- **To do**:
Set down again exactly the lines of the listing below that fall between the line holding "nose: (78, 40)" and the line holding "left ankle: (74, 103)", inclusive.

- **Information**:
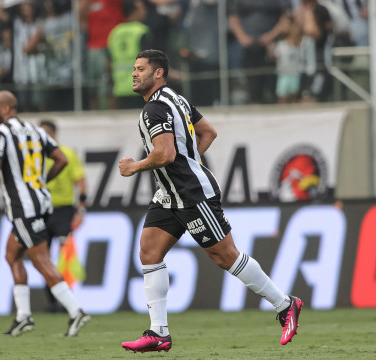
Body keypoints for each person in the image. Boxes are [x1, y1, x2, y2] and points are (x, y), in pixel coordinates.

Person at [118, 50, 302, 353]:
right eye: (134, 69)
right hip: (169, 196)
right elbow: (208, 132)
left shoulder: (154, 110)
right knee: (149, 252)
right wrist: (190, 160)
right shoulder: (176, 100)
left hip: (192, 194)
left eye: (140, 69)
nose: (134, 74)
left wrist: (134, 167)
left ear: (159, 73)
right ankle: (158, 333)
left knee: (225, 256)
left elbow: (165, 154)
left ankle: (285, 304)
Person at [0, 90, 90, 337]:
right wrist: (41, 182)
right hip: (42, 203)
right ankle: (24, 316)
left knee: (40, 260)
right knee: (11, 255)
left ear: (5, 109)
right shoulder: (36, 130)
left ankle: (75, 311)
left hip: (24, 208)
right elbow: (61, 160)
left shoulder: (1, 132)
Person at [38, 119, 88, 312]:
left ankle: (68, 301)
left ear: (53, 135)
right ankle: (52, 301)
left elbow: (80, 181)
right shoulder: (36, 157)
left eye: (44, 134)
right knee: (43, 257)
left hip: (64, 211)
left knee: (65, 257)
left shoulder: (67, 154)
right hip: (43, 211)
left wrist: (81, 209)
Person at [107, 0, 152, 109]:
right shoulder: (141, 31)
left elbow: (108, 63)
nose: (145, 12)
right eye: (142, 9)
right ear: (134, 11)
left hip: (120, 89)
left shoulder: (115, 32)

==

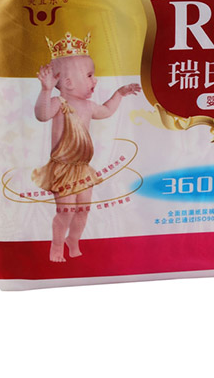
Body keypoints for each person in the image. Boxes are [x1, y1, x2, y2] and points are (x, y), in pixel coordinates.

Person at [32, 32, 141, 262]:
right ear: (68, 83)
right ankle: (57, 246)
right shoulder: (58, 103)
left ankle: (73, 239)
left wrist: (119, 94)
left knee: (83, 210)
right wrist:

---

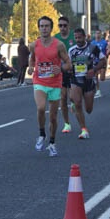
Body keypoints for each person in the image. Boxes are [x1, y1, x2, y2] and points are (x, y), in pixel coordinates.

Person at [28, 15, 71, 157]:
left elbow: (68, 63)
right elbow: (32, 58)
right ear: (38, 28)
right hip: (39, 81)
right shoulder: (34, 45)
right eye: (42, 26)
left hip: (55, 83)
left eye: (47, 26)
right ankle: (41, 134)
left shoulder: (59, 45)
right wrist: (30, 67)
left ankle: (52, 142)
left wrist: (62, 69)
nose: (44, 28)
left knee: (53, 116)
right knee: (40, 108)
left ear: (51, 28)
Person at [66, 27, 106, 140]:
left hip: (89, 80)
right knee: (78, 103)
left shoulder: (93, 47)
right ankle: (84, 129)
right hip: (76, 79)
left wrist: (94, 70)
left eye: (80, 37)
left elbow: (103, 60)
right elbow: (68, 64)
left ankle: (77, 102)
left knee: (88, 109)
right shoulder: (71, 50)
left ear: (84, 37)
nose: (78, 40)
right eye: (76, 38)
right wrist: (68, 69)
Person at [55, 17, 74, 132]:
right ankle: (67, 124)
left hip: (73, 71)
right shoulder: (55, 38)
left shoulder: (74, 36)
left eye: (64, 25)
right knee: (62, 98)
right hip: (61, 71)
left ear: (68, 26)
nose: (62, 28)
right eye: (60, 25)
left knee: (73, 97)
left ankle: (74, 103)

- **Result**:
nose: (78, 40)
right eye: (76, 38)
right wrist: (68, 69)
Person at [55, 17, 74, 132]:
right ankle: (67, 124)
left hip: (73, 71)
right shoulder: (55, 38)
left shoulder: (74, 36)
left eye: (64, 25)
right knee: (62, 98)
right hip: (61, 71)
left ear: (68, 26)
nose: (62, 28)
right eye: (60, 25)
left knee: (73, 97)
left ankle: (74, 103)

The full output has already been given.